The main treatment of many pituitary tumors is surgery. How well the surgery works depends on the type of tumor, its exact location, its size, and whether it has spread into nearby tissues.
Transsphenoidal surgery is the most common way to remove pituitary tumors. Transsphenoidal means that the surgery is done through the sphenoid sinus, a hollow space in the skull behind the nasal passages and below the brain. The back wall of the sinus covers the pituitary gland.
For this approach, the neurosurgeon makes a small incision under the upper lip (above the upper teeth) or along the nasal septum (the cartilage between the 2 sides of the nose). Then the surgeon cuts along the septum back toward the sphenoid sinus. To reach the pituitary, the surgeon opens the boney walls of the sphenoid sinus with small surgical chisels, drills, or other instruments depending on the thickness of the bone and sinus.
This approach has many advantages. First, no other part of the brain is touched. Second, the chance of damage to the rest of the brain is very low. And last, there is no visible scar. But it is hard to remove large tumors this way. When the surgery is done by an experienced neurosurgeon and the tumor is a microadenoma, the cure rates are high (greater than 80%). If the tumor is large or has grown into the nearby structures (such as nerves, brain tissue, or the tissues covering the brain) the chances for a cure by surgery are lower.
A newer approach is to use an endoscope to perform transsphenoidal surgery. The endoscope is a thin fiber-optic tube with a tiny camera lens at the tip. In this approach, the incision under the upper lip or the front part of the nasal septum is not needed, because the endoscope allows the surgeon to see well through a small incision that is made in the back of the nasal septum. The surgeon passes instruments through normal nasal passages and opens the sphenoid sinus to reach the pituitary gland and remove the tumor. The use of this technique is limited by the tumor's position and the characteristics of the sphenoid sinus.
For larger or more complicated pituitary tumors, a craniotomy (an operation in which the surgeon makes an opening through the skull bones) may be needed. The surgeon has to carefully work around some of the brain tissue to reach some portions of the tumor with this approach, so it has a much higher chance of having neurologic complications than transsphenoidal surgery.
As a general rule for pituitary tumors, the larger and more invasive the tumor, the less likely the tumor can be cured by surgery. Smaller tumors are more easily treated with surgery.

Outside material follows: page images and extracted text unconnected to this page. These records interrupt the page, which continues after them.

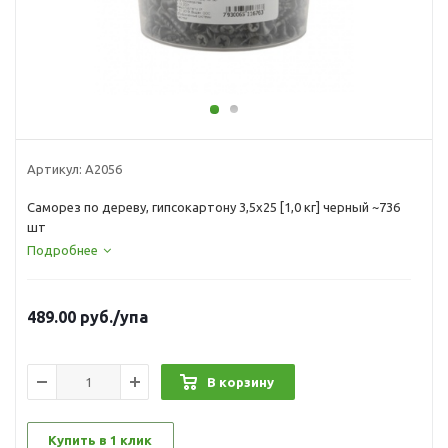
Артикул:
А2056
Саморез по дереву, гипсокартону 3,5х25 [1,0 кг] черный ~736
шт
Подробнее
489.00
руб.
/упа
В корзину
Купить в 1 клик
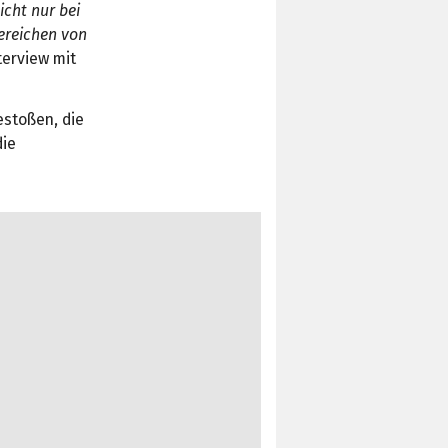
icht nur bei
ereichen von
terview mit
estoßen, die
die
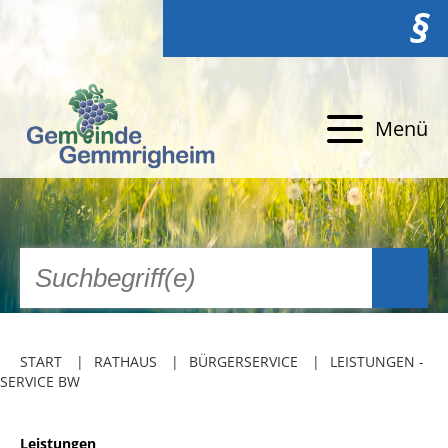
§
Menü
START
RATHAUS
BÜRGERSERVICE
LEISTUNGEN -
SERVICE BW
Leistungen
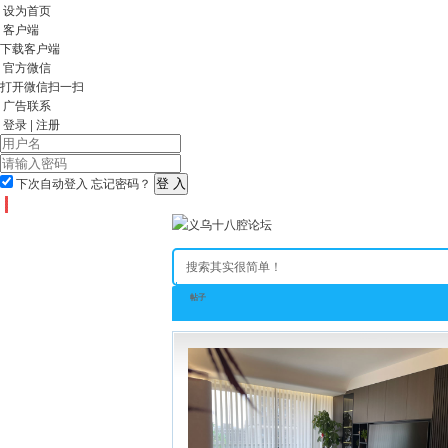
设为首页
客户端
下载客户端
官方微信
打开微信扫一扫
广告联系
登录
|
注册
下次自动登入
忘记密码？
帖子
全站首页
论坛
房产
相亲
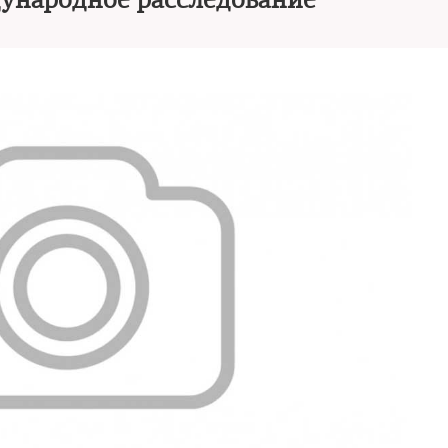
ународное расследование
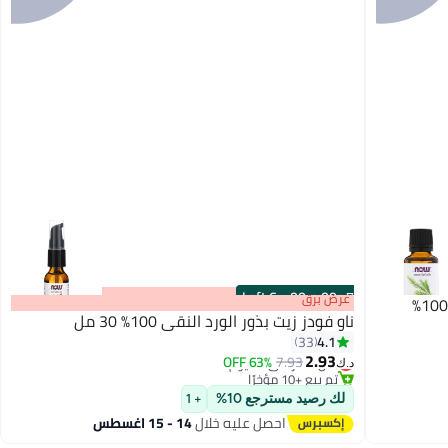
6 Left
·
00
m
:
00
s
عرض برق
ناو فودز زيت بذور الورد النقي 100٪ 30 مل
4.1
33
#16 في زيوت التدليك
2.93
7.93
أقل سعر في 30 يوم
63% OFF
د.ك‏
تم بيع +10 مؤخرًا
#16 في زيوت التدليك
لك رصيد مسترجع 10%
+ 1
احصل عليه خلال
14 - 15 اغسطس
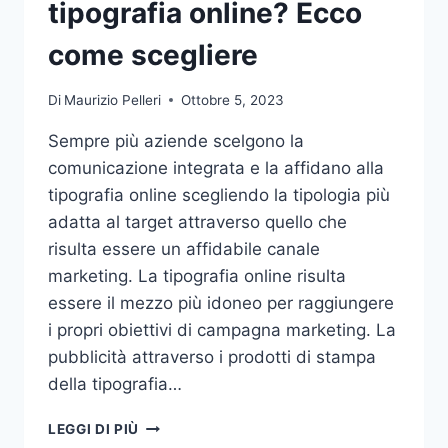
tipografia online? Ecco
come scegliere
Di
Maurizio Pelleri
Ottobre 5, 2023
Sempre più aziende scelgono la
comunicazione integrata e la affidano alla
tipografia online scegliendo la tipologia più
adatta al target attraverso quello che
risulta essere un affidabile canale
marketing. La tipografia online risulta
essere il mezzo più idoneo per raggiungere
i propri obiettivi di campagna marketing. La
pubblicità attraverso i prodotti di stampa
della tipografia…
VUOI
LEGGI DI PIÙ
AFFIDARE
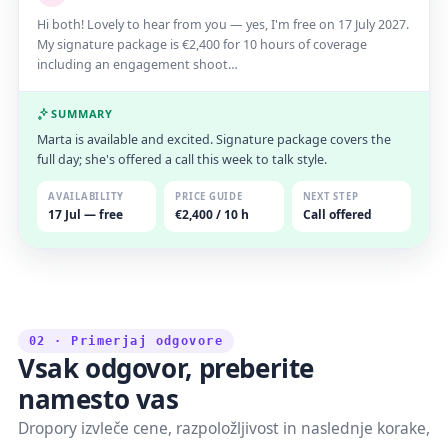
Hi both! Lovely to hear from you — yes, I'm free on 17 July 2027.
My signature package is €2,400 for 10 hours of coverage
including an engagement shoot…
SUMMARY
Marta is available and excited. Signature package covers the
full day; she's offered a call this week to talk style.
AVAILABILITY
PRICE GUIDE
NEXT STEP
17 Jul — free
€2,400 / 10 h
Call offered
02 · Primerjaj odgovore
Vsak odgovor, preberite
namesto vas
Dropory izvleče cene, razpoložljivost in naslednje korake,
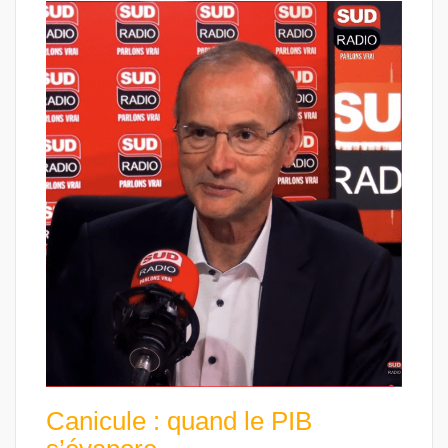
Canicule : quand le PIB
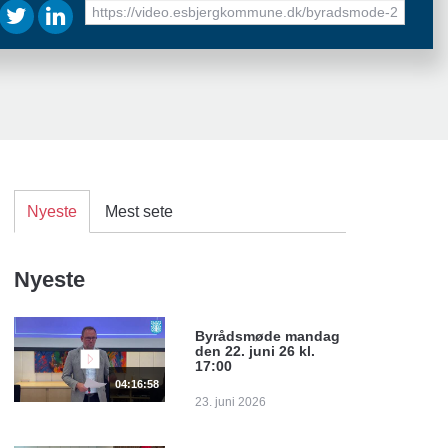
URL
to
share
Nyeste
Mest sete
Nyeste
Byrådsmøde mandag
den 22. juni 26 kl.
17:00
04:16:58
23. juni 2026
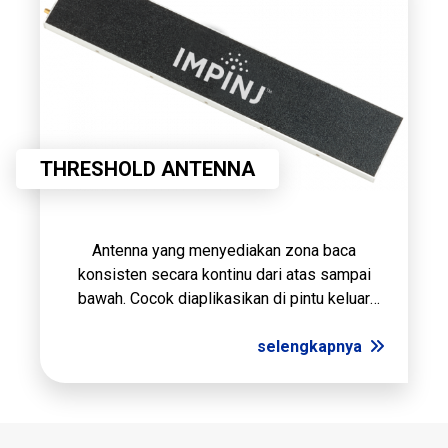
THRESHOLD ANTENNA
Antenna yang menyediakan zona baca
konsisten secara kontinu dari atas sampai
bawah. Cocok diaplikasikan di pintu keluar
masuk atau pengawasan lalu lintas dengan
jangkauan baca yang Jauh pada area 4x3 m.
selengkapnya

Possible side effects of surgery
Surgery on the pituitary gland is a serious operation, and surgeons are very careful to try to limit any problems either during or after surgery. Complications during or after surgery such as bleeding, infections, or reactions to anesthesia are rare, but they can happen.
Damage to large arteries, to nearby brain tissue, or to nerves near the pituitary rarely can result in brain damage, a stroke, or blindness. Damage to the membranes surrounding the brain (called the meninges), occurs rarely but can result in meningitis (infection and inflammation of the meninges). Damage to the meninges can also lead to leakage of cerebral spinal fluid (the fluid that bathes and cushions the brain).
Diabetes insipidus (discussed in "How are pituitary tumors diagnosed?") occurs commonly right after surgery but it usually gets better with time. This condition usually improves on its own within 1 to 2 weeks after surgery. If it is permanent, it can be treated with a desmopressin nasal spray.
Damage to the rest of the pituitary can lead to symptoms from a lack of pituitary hormones. This is rare after surgery for small tumors, but may be unavoidable when treating some larger macroadenomas. If levels of pituitary hormones are low after surgery, this can be treated with medicine to replace certain hormones normally made by the pituitary and other glands.